» СУТЬ ЗАДАНИЯ
Выведите дословно часть текста об Андрее Николаевиче Алексееве от слов «В 1980-1988 гг., поступив» до слов «каким был тогда.» включительно.

» ФРАГМЕНТ ДОКУМЕНТА
+===+
Андрей Николаевич Алексеев
слишком правоверный комсомолец или дурной шестидесятник
Андрей Николаевич Алексеев - родился в 1934 году, в г. Ленинграде. Окончив в 1956 году филологический факультет Ленинградского университета, работал журналистом в Куйбышеве и Ленинграде. В 1961 году сменил социальное положение и в течение ряда лет проработал вальцовщиком и электролизником. В 1964 году вернулся к к штатной журналистской работе и год спустя поступил в аспирантуру.
 
Начиная с 1968 года, работал в социологических институтах Академии наук СССР в Новосибирске и Ленинграде. Кандидат философских наук (1970). Специализировался в области социологии СМИ, социологии культуры, социологии личности, социологического изучения образа жизни, методологии и методики социологических исследований.
 
В 1980-1988 гг., поступив в качестве станочника-наладчика на Ленинградский завод полиграфических машин, предпринял экспериментальное исследование производственной жизни "изнутри".
 
В конце 80-х вернулся к вернулся к штатной научной работе. В настоящем является ведущим научным сотрудником Санкт-Петербургского филиала Института социологии РАН

Андрей Николаевич Алексеев, социологАндрей Николаевич Алексеев, 1934 г. рождения, социолог, кандидат философских наук. Работает ведущим научным сотрудником Санкт-Петербургского филиала Института социологии РАН

Пчела: В воспоминаниях о своих родителях, написанных для Вашей дочери, Вы замечаете, что не любите свою молодость. Почему?

Aндрей Алексеев: В самом деле, я далек от идиллических воспоминаний о своих молодых годах. Так сказать, не уважаю и не люблю себя, каким был тогда.

Кстати, после Вашего знакомства с моей только что вышедшей книгой [А.Н. Алексеев. Драматическая социология (Эксперимент социолога-рабочего). М. 1997. 658 с. - Ред.], с одной стороны, и с моими журналистскими опусами 35-40 летней давности, с другой, у вас должна была сложиться какая-то концепция нашей беседы. О чем мы будем разговаривать?

Пчела: Да... Концепция? Откровенно говоря, не знаю... Да, меня интересуют больше всего 50-е годы.
+===+
» ПОКАЗАННЫЕ СТРОКИ
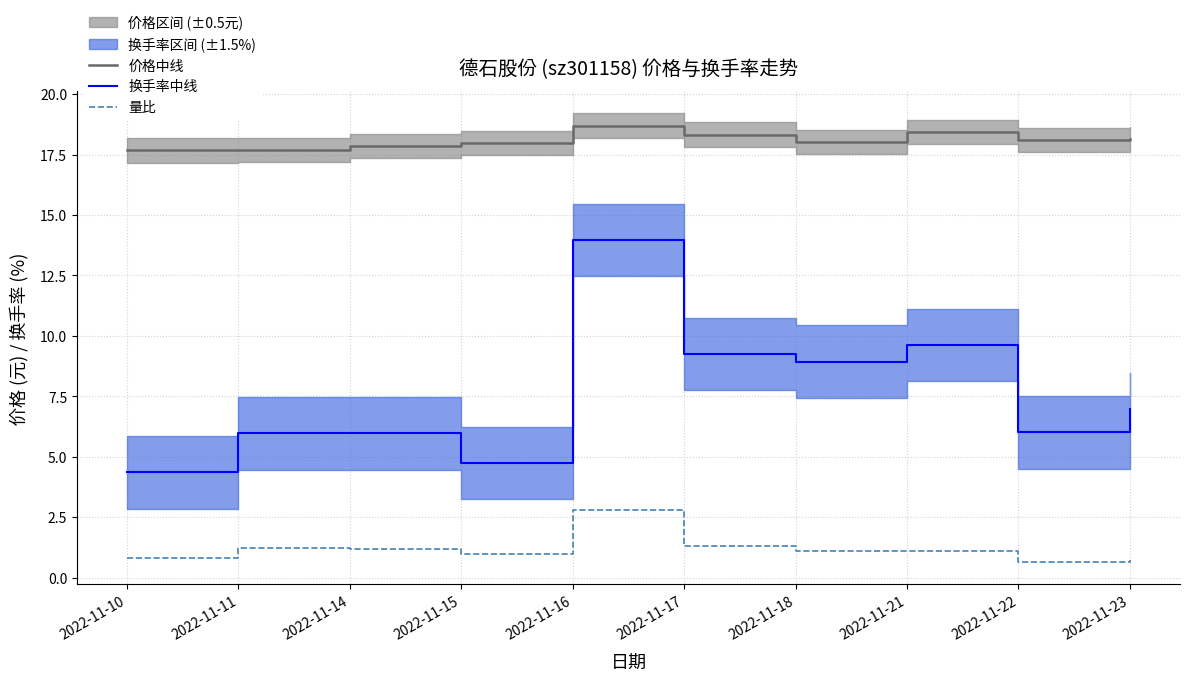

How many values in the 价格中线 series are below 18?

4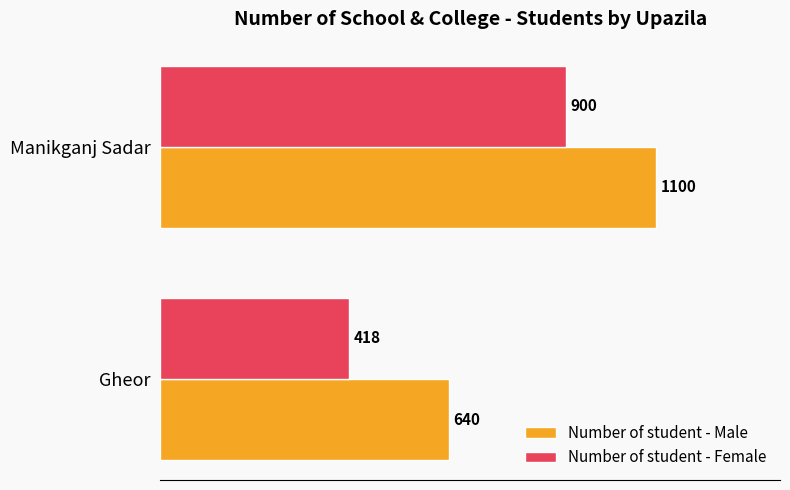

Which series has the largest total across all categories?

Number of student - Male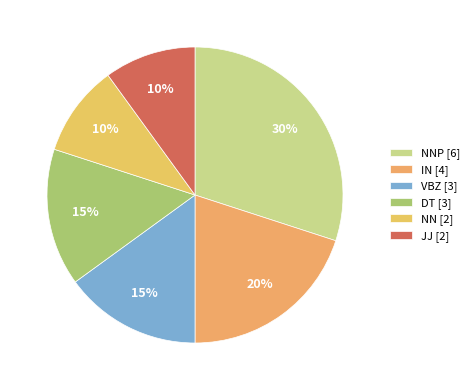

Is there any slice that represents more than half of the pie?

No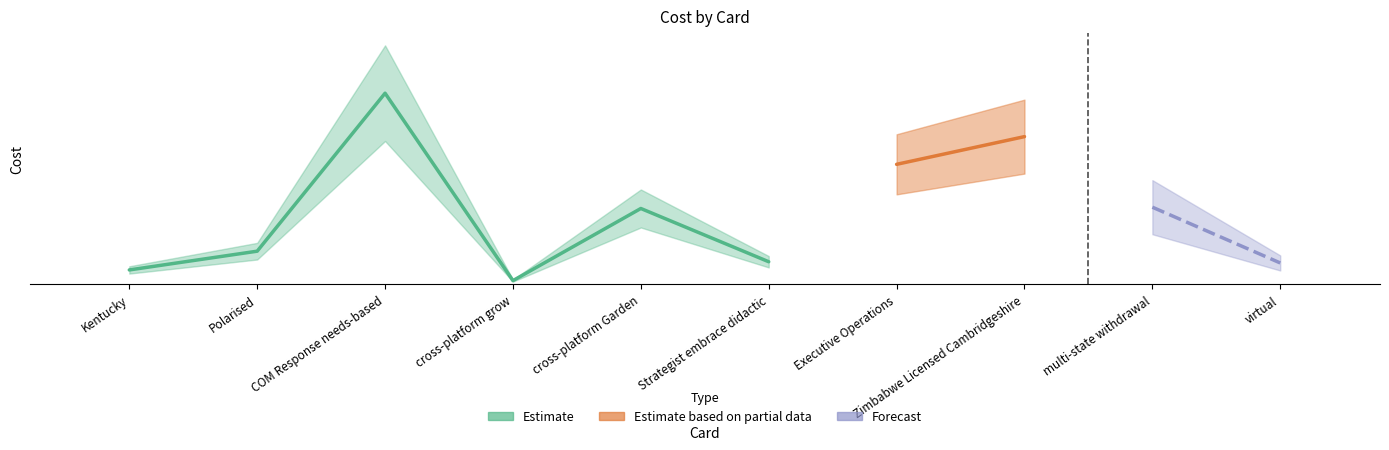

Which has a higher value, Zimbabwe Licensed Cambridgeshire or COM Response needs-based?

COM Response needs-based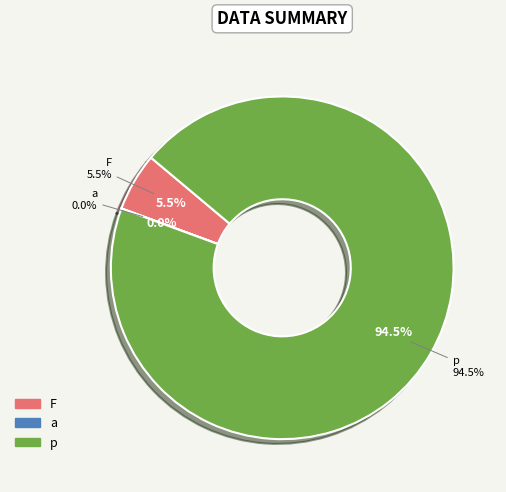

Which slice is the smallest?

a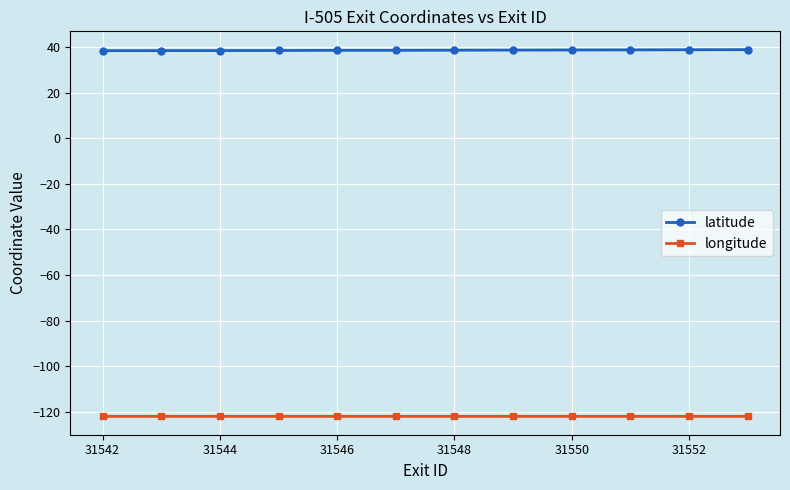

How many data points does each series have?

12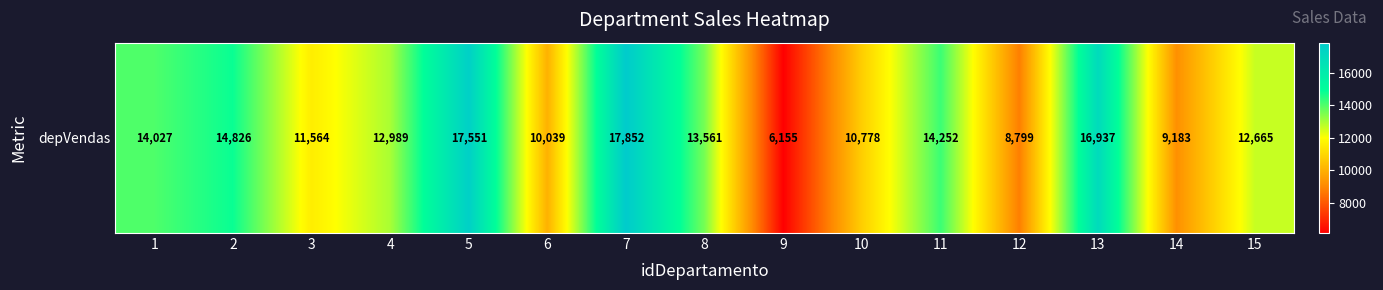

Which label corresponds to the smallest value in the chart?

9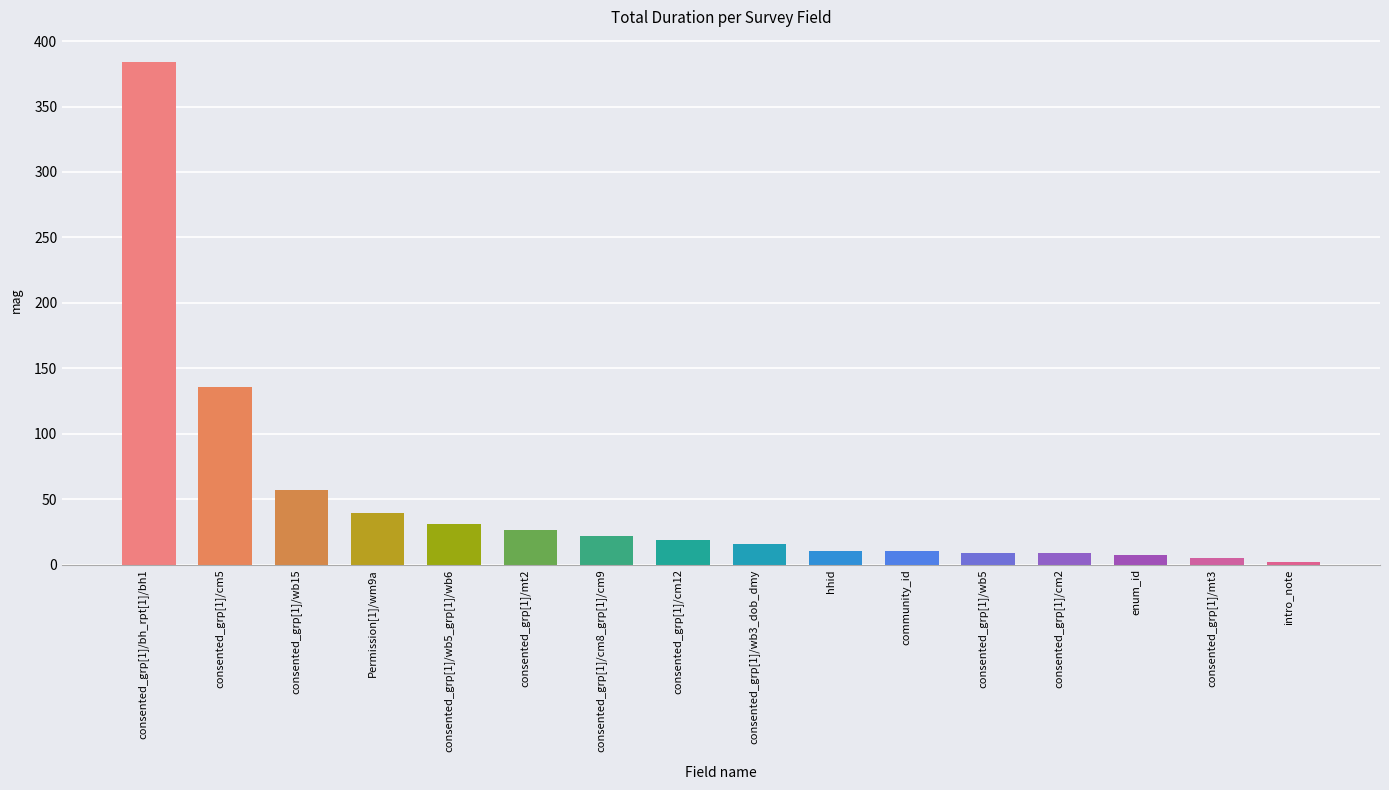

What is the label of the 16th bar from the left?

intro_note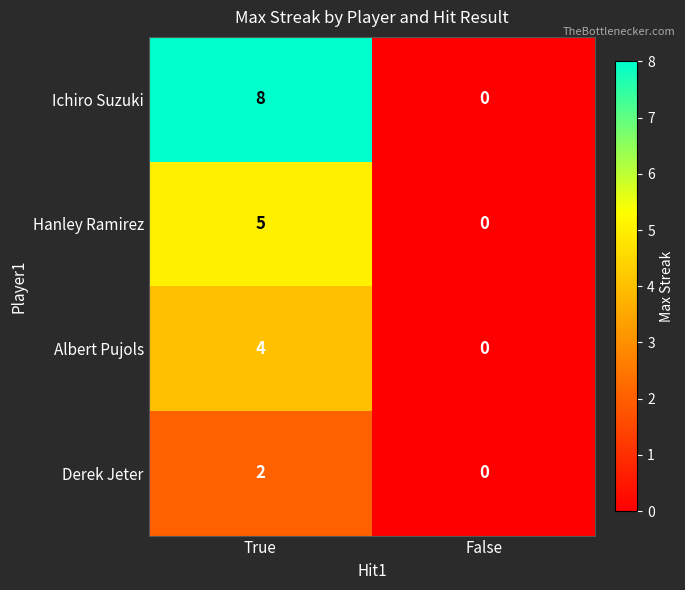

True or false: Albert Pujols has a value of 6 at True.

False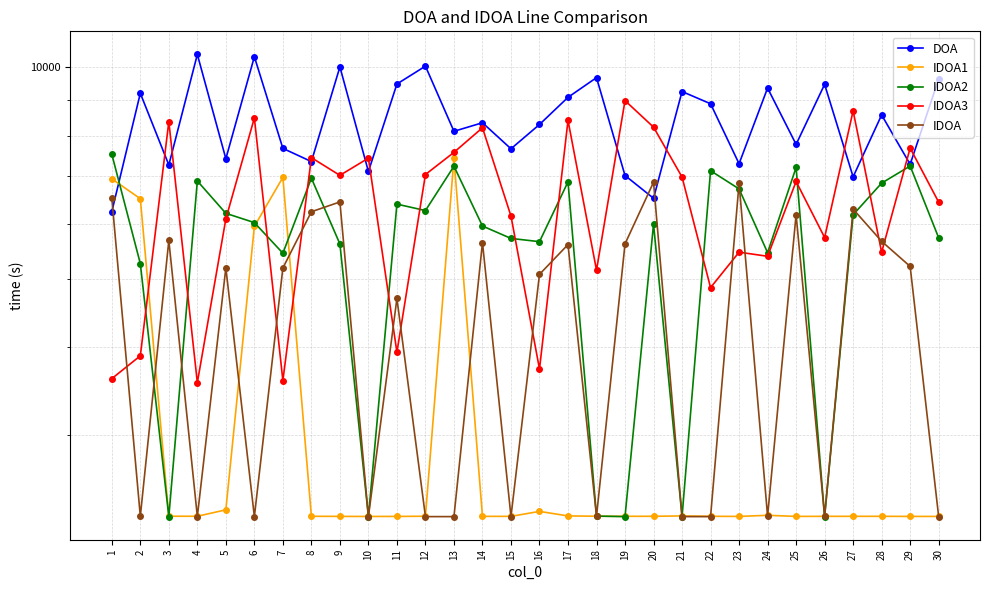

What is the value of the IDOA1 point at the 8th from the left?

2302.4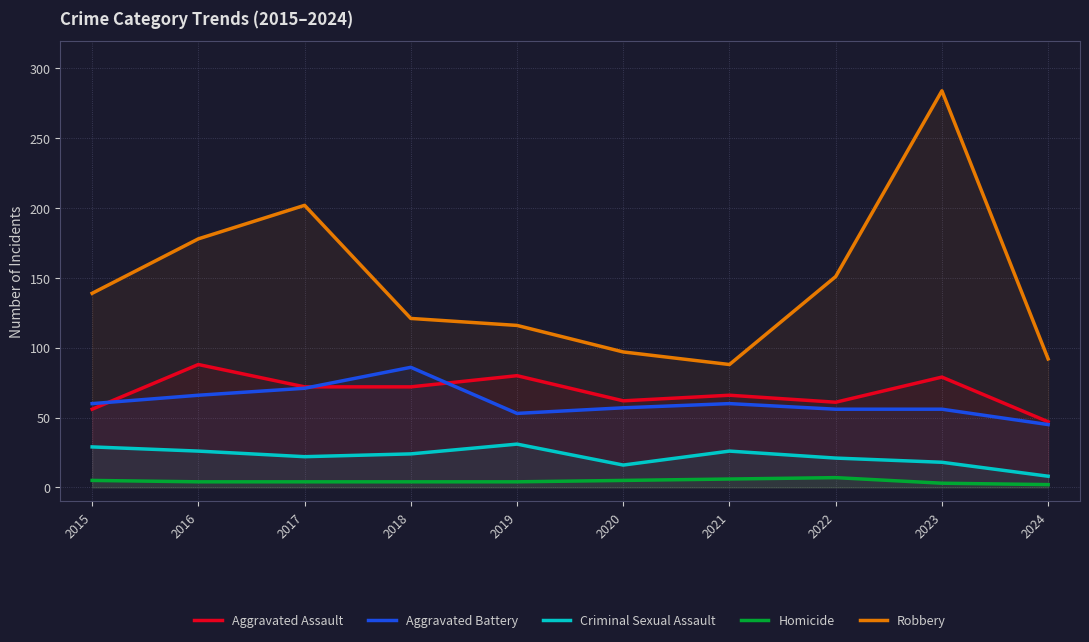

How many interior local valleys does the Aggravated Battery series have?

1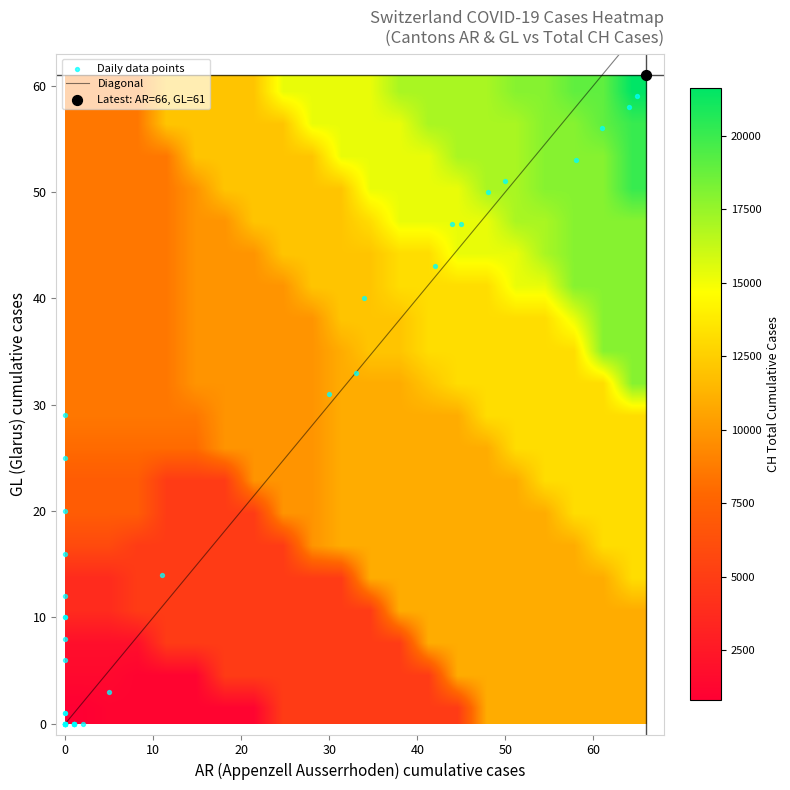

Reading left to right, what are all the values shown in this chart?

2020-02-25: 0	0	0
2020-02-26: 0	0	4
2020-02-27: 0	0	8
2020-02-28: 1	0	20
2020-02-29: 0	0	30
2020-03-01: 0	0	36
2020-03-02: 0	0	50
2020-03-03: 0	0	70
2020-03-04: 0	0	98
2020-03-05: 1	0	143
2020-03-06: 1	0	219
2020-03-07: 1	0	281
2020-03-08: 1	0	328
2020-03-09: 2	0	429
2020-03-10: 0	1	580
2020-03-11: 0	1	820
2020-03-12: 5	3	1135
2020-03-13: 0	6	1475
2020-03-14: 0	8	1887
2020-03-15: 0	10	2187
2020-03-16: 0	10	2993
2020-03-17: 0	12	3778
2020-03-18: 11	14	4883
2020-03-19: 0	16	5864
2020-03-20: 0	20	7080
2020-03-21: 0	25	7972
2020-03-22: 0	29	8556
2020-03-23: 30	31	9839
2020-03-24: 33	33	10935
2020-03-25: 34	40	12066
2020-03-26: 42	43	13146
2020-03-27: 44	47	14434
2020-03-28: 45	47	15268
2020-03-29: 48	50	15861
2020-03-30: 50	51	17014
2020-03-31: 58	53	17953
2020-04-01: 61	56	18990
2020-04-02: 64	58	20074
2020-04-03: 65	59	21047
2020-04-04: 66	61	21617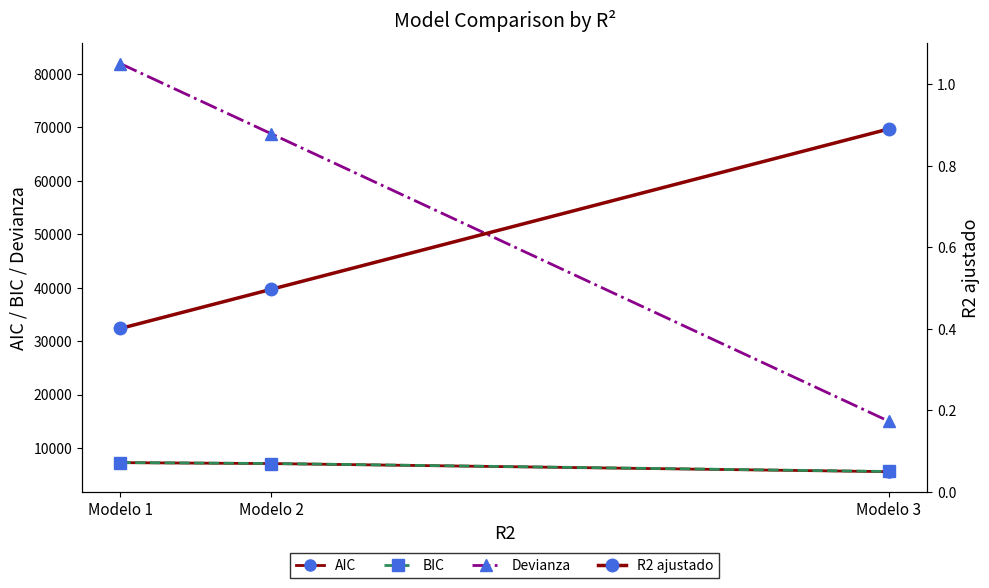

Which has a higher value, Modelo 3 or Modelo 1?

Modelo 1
+===+
» ОТВЕТ
В 1980-1988 гг., поступив в качестве станочника-наладчика на Ленинградский завод полиграфических машин, предпринял экспериментальное исследование производственной жизни "изнутри".
 
В конце 80-х вернулся к вернулся к штатной научной работе. В настоящем является ведущим научным сотрудником Санкт-Петербургского филиала Института социологии РАН

Андрей Николаевич Алексеев, социологАндрей Николаевич Алексеев, 1934 г. рождения, социолог, кандидат философских наук. Работает ведущим научным сотрудником Санкт-Петербургского филиала Института социологии РАН

Пчела: В воспоминаниях о своих родителях, написанных для Вашей дочери, Вы замечаете, что не любите свою молодость. Почему?

Aндрей Алексеев: В самом деле, я далек от идиллических воспоминаний о своих молодых годах. Так сказать, не уважаю и не люблю себя, каким был тогда.